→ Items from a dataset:

▼

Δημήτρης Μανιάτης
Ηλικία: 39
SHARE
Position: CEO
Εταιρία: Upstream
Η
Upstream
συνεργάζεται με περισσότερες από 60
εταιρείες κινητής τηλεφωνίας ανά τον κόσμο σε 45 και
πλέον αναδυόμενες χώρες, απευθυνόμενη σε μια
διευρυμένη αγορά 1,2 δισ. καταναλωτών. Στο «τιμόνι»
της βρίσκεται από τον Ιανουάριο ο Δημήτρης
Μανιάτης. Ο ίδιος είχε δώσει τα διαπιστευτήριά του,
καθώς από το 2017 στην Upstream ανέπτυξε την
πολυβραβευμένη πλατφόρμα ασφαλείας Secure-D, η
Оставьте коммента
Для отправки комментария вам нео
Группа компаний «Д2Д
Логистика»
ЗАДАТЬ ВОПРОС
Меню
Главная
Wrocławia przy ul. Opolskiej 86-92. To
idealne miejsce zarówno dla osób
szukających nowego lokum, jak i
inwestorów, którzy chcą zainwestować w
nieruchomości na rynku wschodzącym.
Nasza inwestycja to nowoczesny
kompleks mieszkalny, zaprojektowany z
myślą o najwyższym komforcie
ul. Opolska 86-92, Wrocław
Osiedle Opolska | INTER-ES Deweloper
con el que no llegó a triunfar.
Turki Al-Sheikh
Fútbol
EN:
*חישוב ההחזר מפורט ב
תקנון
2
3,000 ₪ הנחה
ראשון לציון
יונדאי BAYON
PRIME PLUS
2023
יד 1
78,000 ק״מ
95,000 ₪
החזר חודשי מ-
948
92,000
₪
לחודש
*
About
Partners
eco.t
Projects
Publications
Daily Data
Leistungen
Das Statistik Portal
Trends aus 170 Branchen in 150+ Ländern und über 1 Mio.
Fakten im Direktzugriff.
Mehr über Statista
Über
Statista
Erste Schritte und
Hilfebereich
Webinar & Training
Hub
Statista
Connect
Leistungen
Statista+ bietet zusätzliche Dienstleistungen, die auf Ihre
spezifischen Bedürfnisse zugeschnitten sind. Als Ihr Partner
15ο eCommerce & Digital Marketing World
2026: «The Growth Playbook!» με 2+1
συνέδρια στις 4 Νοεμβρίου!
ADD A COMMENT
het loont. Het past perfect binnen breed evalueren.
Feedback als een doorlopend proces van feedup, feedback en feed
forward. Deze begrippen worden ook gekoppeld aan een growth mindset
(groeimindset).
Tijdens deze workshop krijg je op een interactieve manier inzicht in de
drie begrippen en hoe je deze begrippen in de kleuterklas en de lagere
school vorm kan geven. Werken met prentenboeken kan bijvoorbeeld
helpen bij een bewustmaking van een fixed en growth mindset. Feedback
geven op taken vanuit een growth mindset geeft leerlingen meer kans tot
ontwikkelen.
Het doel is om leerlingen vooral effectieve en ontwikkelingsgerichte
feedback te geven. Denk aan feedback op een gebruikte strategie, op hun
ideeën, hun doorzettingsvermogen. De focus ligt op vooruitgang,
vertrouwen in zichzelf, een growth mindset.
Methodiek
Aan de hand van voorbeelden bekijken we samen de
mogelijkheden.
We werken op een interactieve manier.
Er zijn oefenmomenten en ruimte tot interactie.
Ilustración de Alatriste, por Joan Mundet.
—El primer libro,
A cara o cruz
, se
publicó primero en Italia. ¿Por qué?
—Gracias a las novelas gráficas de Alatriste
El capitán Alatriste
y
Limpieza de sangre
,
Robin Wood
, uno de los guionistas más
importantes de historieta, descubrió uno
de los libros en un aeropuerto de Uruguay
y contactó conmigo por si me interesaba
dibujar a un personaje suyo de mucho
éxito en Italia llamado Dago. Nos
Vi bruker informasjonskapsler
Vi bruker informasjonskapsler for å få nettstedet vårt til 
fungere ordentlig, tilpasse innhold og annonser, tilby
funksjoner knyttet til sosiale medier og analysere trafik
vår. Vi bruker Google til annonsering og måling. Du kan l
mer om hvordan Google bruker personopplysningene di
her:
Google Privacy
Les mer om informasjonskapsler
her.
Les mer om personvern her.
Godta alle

▲

→ Exercise: Please report every line in the entries above that holds the string "Italia".

→ Answer:
publicó primero en Italia. ¿Por qué?
éxito en Italia llamado Dago. Nos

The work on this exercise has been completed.